Unfortunately we do not even know who ‘they’, the boasters, were. But at least 92 persons are named by the Bloomberg tablets, many of them first-generation ‘Londoners’ like Junius the cooper. They even include soldiers, like the list of witnesses from a legal document <62> which names Longinus, Agrippa and Verecundus, and the cavalry sub-unit to which they each belonged. Agrippa and Verecundus both belonged to the troop ‘of Silvanus’: it is interesting to see that the identical words tur(ma) Silvani are written by different hands, which neatly confirms that witnesses ‘signed’ in their own hand against their seals.

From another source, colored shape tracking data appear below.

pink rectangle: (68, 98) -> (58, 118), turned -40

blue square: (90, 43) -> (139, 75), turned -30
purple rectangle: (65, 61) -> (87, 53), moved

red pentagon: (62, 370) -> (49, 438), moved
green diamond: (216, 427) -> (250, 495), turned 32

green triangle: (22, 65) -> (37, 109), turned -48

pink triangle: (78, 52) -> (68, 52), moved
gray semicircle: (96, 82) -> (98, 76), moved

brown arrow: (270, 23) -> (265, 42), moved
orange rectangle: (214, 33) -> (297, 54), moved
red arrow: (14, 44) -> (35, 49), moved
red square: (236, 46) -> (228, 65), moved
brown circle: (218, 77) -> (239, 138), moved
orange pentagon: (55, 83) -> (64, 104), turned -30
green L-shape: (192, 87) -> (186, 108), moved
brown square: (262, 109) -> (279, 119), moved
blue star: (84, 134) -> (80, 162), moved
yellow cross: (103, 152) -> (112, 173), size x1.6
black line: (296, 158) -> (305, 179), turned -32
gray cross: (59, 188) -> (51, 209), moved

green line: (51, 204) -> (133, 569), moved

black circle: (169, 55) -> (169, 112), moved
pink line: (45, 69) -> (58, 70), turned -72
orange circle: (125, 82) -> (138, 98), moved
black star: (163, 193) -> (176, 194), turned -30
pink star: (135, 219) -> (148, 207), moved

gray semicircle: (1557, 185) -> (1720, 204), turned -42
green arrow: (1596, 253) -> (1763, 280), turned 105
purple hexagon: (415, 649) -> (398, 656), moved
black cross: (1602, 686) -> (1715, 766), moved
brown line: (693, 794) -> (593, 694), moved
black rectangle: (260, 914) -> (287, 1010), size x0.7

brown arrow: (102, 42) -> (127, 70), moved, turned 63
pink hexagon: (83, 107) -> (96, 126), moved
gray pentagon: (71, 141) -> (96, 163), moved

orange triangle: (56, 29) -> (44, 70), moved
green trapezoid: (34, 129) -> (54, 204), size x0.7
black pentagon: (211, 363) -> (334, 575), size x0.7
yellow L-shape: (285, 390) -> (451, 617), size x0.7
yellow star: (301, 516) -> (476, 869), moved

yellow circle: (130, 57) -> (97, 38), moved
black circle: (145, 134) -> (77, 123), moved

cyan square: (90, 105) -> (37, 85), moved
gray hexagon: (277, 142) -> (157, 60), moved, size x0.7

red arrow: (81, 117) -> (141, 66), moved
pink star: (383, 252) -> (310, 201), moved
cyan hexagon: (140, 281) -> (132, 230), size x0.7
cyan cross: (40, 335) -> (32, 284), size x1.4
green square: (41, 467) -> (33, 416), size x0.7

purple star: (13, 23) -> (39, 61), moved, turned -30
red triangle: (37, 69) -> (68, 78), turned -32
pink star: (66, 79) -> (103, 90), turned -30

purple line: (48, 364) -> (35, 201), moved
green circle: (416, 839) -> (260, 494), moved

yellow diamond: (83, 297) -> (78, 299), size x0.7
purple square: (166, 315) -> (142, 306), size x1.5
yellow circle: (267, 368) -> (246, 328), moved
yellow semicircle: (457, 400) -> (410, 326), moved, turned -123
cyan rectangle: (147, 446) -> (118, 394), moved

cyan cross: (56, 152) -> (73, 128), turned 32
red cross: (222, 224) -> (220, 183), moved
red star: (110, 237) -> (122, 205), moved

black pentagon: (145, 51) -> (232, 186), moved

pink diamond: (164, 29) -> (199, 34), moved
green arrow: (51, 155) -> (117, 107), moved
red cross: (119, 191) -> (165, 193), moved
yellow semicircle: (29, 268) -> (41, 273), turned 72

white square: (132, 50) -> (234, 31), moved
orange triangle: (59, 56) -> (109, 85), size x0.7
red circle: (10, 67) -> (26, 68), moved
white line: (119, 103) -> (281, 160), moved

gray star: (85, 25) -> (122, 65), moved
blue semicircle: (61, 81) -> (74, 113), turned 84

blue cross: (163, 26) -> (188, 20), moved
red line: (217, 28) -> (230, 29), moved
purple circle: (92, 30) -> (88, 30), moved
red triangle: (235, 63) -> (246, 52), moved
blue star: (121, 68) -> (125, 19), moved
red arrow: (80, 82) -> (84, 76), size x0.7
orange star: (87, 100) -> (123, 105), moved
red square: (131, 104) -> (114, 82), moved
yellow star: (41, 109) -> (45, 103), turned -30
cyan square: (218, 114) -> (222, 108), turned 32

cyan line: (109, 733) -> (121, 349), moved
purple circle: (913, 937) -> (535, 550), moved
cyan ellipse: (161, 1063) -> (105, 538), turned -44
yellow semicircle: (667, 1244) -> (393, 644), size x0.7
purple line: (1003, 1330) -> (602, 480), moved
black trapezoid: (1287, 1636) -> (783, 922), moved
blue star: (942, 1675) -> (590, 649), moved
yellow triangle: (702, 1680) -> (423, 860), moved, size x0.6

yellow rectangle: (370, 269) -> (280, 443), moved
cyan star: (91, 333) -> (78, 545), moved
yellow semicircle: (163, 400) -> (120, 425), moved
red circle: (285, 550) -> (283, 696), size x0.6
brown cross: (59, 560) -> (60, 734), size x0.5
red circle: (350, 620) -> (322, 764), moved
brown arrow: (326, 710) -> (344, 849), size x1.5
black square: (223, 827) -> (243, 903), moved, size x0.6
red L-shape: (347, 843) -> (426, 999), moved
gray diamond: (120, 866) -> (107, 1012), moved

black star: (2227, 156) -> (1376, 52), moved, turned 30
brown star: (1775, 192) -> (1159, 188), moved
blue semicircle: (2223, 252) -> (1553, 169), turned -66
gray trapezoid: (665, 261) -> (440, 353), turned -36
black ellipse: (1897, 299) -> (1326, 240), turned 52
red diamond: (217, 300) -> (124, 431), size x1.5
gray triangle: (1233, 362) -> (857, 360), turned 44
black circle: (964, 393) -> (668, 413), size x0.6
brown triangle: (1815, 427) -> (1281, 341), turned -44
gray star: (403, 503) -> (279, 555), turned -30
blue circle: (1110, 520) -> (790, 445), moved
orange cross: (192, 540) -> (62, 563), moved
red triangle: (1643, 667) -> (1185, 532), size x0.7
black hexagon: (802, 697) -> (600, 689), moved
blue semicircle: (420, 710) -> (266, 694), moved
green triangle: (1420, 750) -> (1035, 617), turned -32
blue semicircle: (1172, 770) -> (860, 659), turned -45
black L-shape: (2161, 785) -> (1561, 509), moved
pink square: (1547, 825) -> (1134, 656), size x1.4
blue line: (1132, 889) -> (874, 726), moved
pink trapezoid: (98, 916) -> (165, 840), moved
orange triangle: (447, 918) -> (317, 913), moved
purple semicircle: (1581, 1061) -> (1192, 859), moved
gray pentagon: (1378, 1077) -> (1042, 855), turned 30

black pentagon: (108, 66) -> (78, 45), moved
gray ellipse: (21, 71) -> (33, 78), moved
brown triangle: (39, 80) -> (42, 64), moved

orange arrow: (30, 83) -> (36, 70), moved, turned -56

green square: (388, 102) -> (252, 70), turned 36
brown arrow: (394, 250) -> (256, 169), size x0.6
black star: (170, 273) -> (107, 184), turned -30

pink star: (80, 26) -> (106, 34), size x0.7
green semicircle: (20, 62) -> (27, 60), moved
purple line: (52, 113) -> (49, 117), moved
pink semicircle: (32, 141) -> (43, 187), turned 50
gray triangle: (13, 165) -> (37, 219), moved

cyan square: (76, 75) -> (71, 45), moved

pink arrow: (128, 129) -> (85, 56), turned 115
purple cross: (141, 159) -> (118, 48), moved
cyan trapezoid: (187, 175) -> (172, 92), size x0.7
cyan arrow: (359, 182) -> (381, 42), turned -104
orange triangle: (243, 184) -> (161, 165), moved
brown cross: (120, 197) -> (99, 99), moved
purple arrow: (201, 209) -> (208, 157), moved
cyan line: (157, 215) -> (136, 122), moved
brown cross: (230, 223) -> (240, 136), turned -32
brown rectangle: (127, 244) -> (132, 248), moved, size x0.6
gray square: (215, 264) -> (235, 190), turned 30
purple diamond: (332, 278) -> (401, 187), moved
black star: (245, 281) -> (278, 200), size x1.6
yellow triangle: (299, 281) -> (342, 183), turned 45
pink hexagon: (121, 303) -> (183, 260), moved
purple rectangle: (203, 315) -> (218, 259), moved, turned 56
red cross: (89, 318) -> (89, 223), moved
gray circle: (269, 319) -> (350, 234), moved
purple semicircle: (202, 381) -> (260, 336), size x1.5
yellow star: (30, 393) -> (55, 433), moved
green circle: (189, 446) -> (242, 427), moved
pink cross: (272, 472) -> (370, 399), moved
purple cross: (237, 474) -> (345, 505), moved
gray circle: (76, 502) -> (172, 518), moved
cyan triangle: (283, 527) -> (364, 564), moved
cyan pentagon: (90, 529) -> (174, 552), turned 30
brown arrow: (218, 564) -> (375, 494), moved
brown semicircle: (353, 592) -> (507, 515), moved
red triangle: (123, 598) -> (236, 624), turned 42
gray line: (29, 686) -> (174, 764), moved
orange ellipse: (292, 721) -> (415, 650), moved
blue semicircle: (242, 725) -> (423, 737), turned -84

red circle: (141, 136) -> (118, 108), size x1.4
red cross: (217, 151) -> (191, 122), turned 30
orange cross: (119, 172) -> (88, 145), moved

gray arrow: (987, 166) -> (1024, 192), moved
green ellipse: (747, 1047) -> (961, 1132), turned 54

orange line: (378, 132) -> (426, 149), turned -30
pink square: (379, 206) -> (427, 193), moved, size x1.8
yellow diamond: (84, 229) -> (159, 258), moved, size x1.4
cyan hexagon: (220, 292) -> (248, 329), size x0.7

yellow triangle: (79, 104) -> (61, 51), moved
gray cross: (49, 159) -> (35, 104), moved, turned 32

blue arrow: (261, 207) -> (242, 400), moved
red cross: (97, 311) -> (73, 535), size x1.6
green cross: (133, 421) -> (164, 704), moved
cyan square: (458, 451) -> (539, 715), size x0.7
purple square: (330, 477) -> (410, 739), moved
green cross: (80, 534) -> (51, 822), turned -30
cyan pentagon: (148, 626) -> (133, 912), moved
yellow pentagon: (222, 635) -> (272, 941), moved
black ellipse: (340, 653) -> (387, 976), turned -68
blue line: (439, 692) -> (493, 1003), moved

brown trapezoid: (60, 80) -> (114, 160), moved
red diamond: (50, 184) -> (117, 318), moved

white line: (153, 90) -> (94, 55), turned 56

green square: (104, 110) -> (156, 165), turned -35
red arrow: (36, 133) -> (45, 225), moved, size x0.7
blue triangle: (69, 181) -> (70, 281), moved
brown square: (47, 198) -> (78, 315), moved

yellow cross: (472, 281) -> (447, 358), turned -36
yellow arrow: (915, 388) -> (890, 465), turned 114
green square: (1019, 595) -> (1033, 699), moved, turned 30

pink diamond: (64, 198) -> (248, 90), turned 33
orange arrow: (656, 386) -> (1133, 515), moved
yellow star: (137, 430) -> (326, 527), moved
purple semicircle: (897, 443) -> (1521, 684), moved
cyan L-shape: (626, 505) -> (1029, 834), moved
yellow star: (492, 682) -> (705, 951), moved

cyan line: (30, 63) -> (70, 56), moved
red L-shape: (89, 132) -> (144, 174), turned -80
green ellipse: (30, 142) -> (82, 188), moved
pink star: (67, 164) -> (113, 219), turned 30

A Vindolanda writing tablet / British Museum, Wikimedia Commons
There is other evidence of soldiers in the tablets, and military equipment was also found during the excavation. But I conclude with the most remarkable instance of a soldier’s name, at the foot of <33>: ‘Classicus, prefect of the Sixth Cohort of Nervii’, the officer commanding a battalion of Belgae in the Roman army.
The archaeological context is AD 65/70 – 80, immediately after the Boudican revolt. The Sixth Cohort of Nervians is attested later in the British garrison, and like the Vangiones must have been one of those eight cohorts transferred from Germany to Britain in 61. The name Classicus is surprisingly rare, and the only equestrian officer of this name known to us is the famous Julius Classicus, who was commanding a cavalry regiment in 69 when he joined the Batavian Revolt in the Rhineland. This cavalry ala would have been his third equestrian command, implying that his first, the prefecture of a cohort, was in the early 60s. Tacitus say that Classicus was of ‘royal’ descent in Trier, and it is striking that the new Procurator of Britain in 61 was Julius Classicianus, who was by marriage, and almost certainly by descent, also a member of the aristocracy of Trier.
This identity of name and origin between Classicus and Classicianus prompted the suggestion long ago that they were kinsmen, and this new evidence confirms it. Classicianus, newly appointed to Britain as its most senior equestrian official, recommended a young kinsman for a commission there. In this tablet we glimpse Classicus at the very beginning of his career as a Roman officer and gentleman, a career which culminated in his rebelling against Rome and receiving the surrender of Roman legionaries ‘dressed up in the uniform of a Roman general’. These are the words of Tacitus, to which can now be added this footnote, drawn from a scrap of wood found in the mud of London.